The Office of Performance Evaluations presented its report on the program Monday. Among other things, analysts from the office said Idaho crafted the program intentionally to focus on outpatient managed care because it wanted to cut back on what it believed was overuse of a type of outpatient rehabilitation that cost tens of millions of dollars a year. But it failed to communicate its intentions to providers, causing confusion and anger.
Many providers voiced complaints to the Statesman and other news outlets during the first year of the contract. Among their complaints were that Optum was reimbursing them pennies on the dollar; that payments were sporadic; that Optum was accidentally sending private patient information to the wrong providers; and that they had to lay off employees and divert staff time to administration.
They have said they lost money during the first year. Optum Idaho said it did not have leftover funds in its first year.
Providers also have said their patients were more frequently ending up in crisis — in the hospital or jail — because of the changes made by Optum. The Office of Performance Evaluations report did not bear that out, but analysts said they did not look at every place a patient ends up during a mental health crisis.

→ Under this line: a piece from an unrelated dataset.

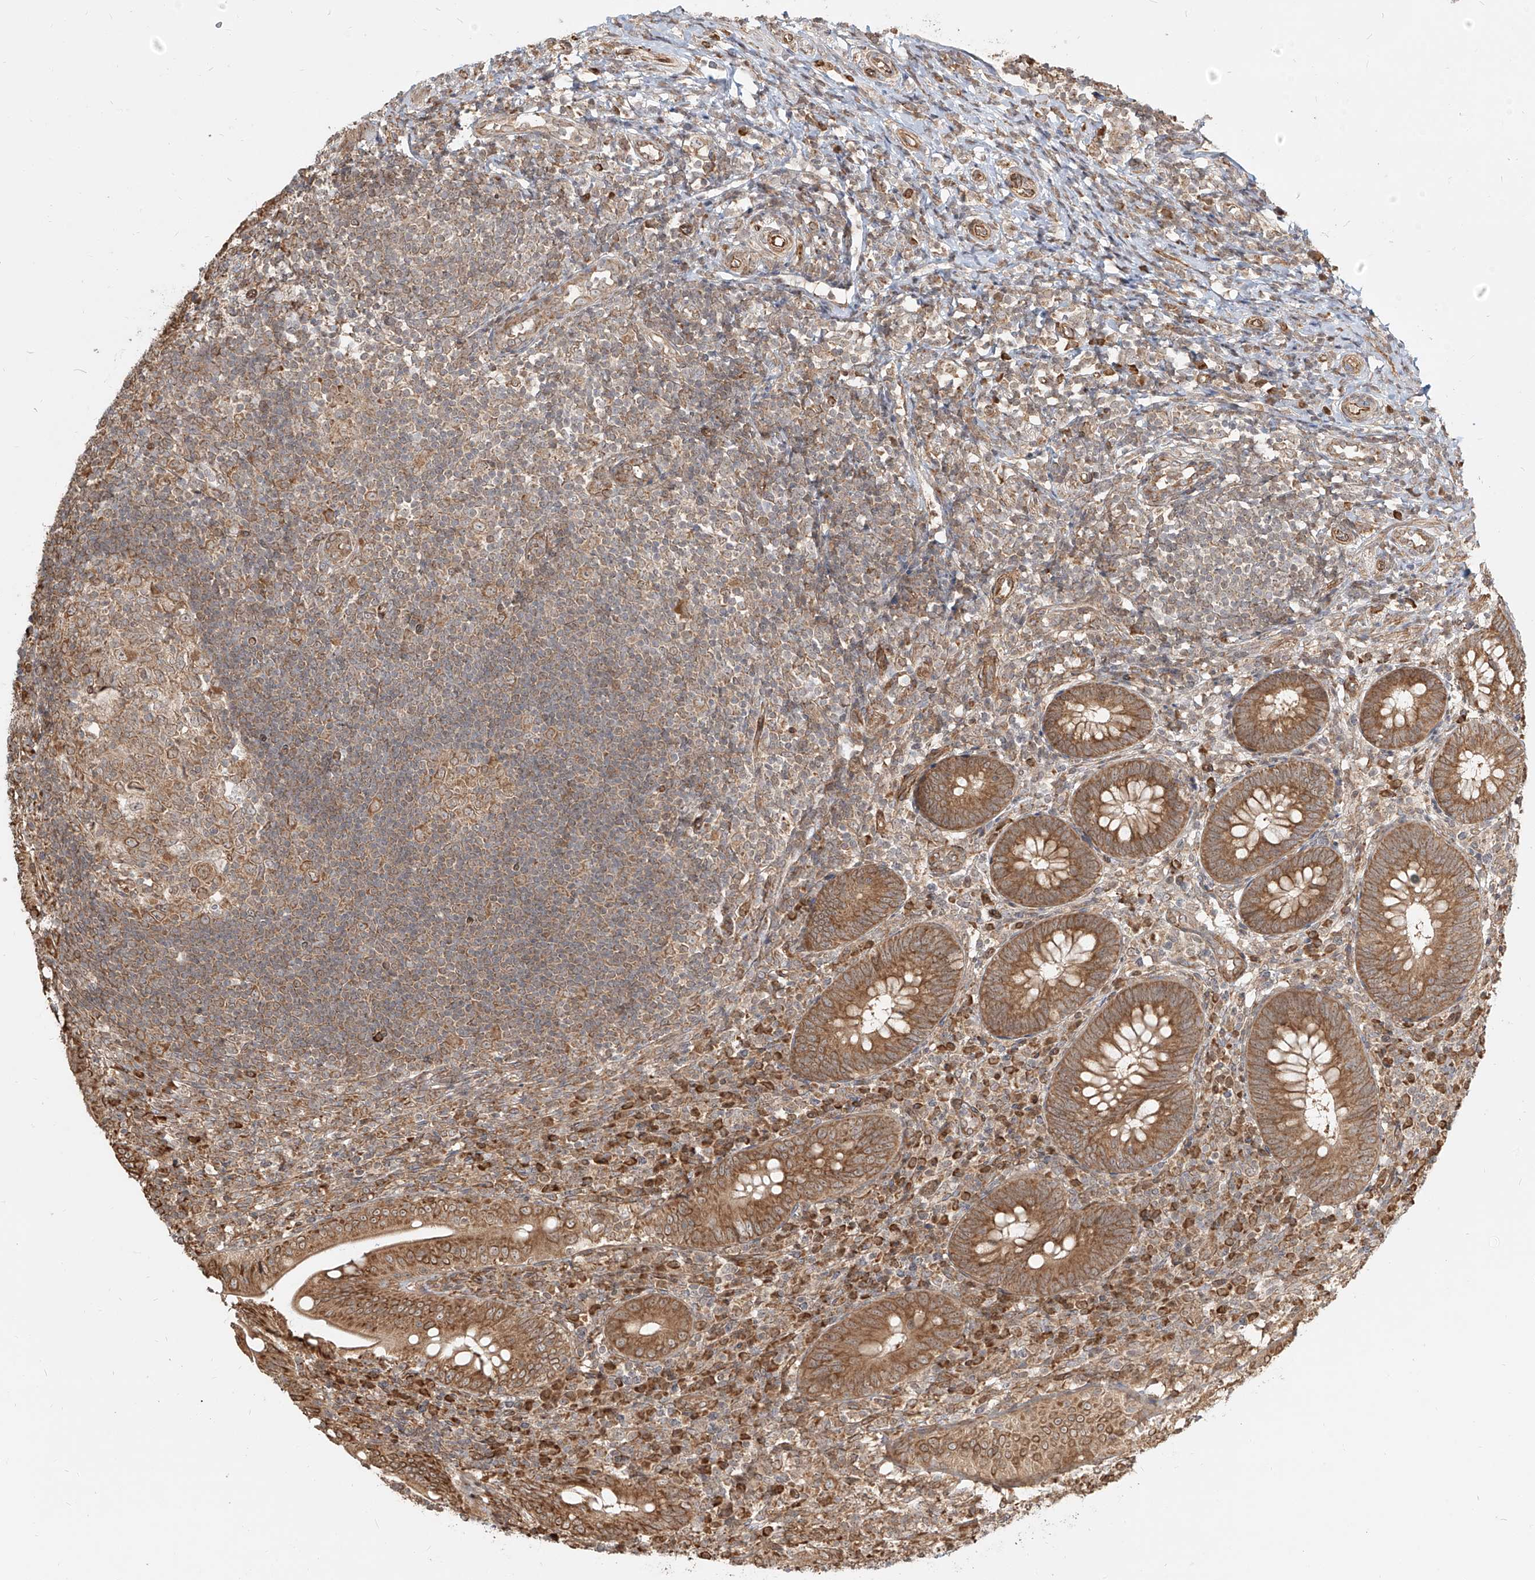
{"staining": {"intensity": "moderate", "quantity": ">75%", "location": "cytoplasmic/membranous"}, "tissue": "appendix", "cell_type": "Glandular cells", "image_type": "normal", "snomed": [{"axis": "morphology", "description": "Normal tissue, NOS"}, {"axis": "topography", "description": "Appendix"}], "caption": "Brown immunohistochemical staining in normal appendix reveals moderate cytoplasmic/membranous staining in about >75% of glandular cells.", "gene": "UBE2K", "patient": {"sex": "male", "age": 14}}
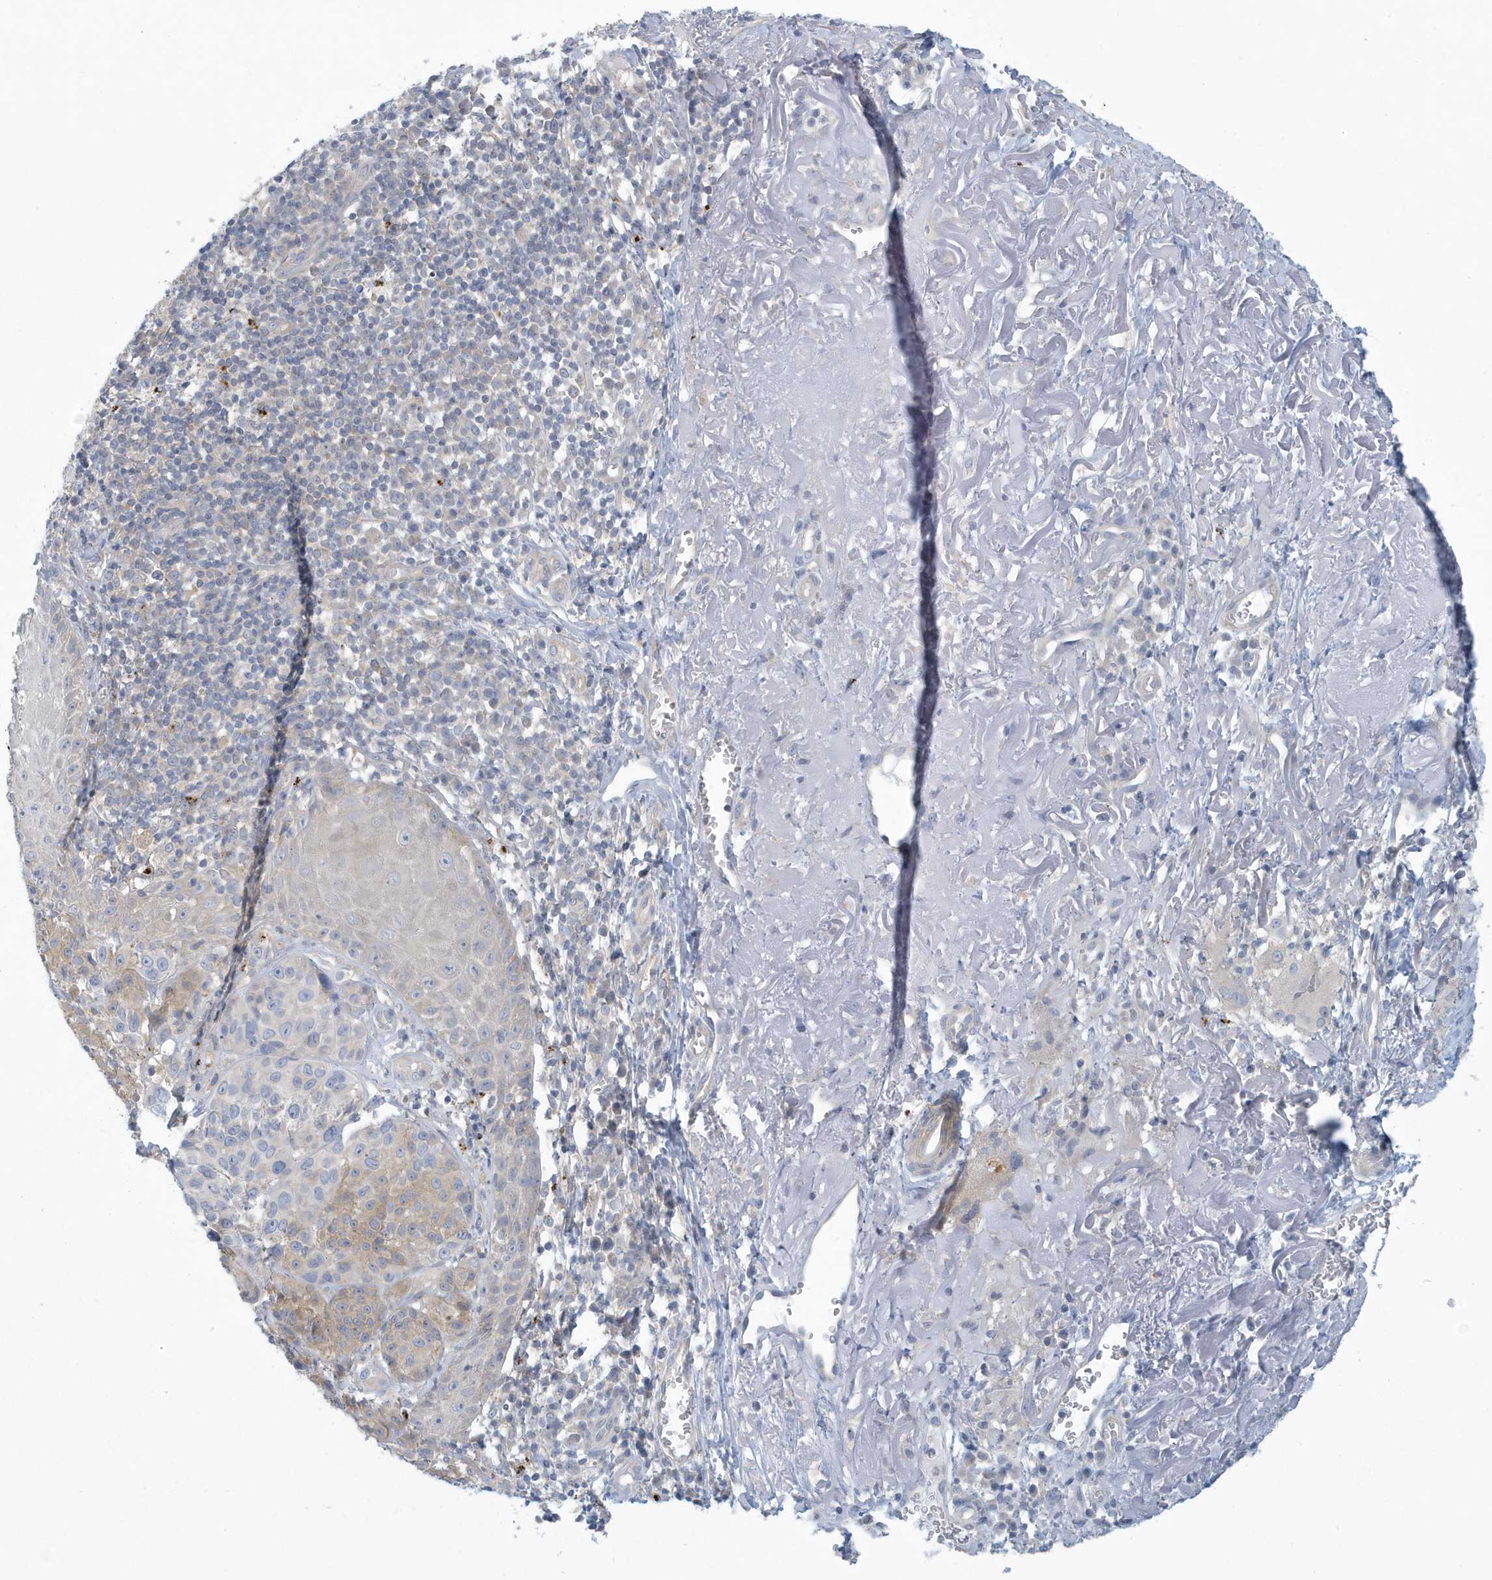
{"staining": {"intensity": "negative", "quantity": "none", "location": "none"}, "tissue": "melanoma", "cell_type": "Tumor cells", "image_type": "cancer", "snomed": [{"axis": "morphology", "description": "Malignant melanoma, NOS"}, {"axis": "topography", "description": "Skin"}], "caption": "A photomicrograph of melanoma stained for a protein exhibits no brown staining in tumor cells.", "gene": "VTA1", "patient": {"sex": "male", "age": 73}}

“Annual per-member per-month inpatient costs paid by the Division of Medicaid increased only 0.8 percent during the first year of the contract,” the report said.
The Office of Performance Evaluations analysts said the changes made by Optum likely would have been made by any other company Idaho hired to run its mental health contract. But, they said, the shortfalls in communication did not help when the contract got off to a rocky start, with lengthy call hold times and other problems.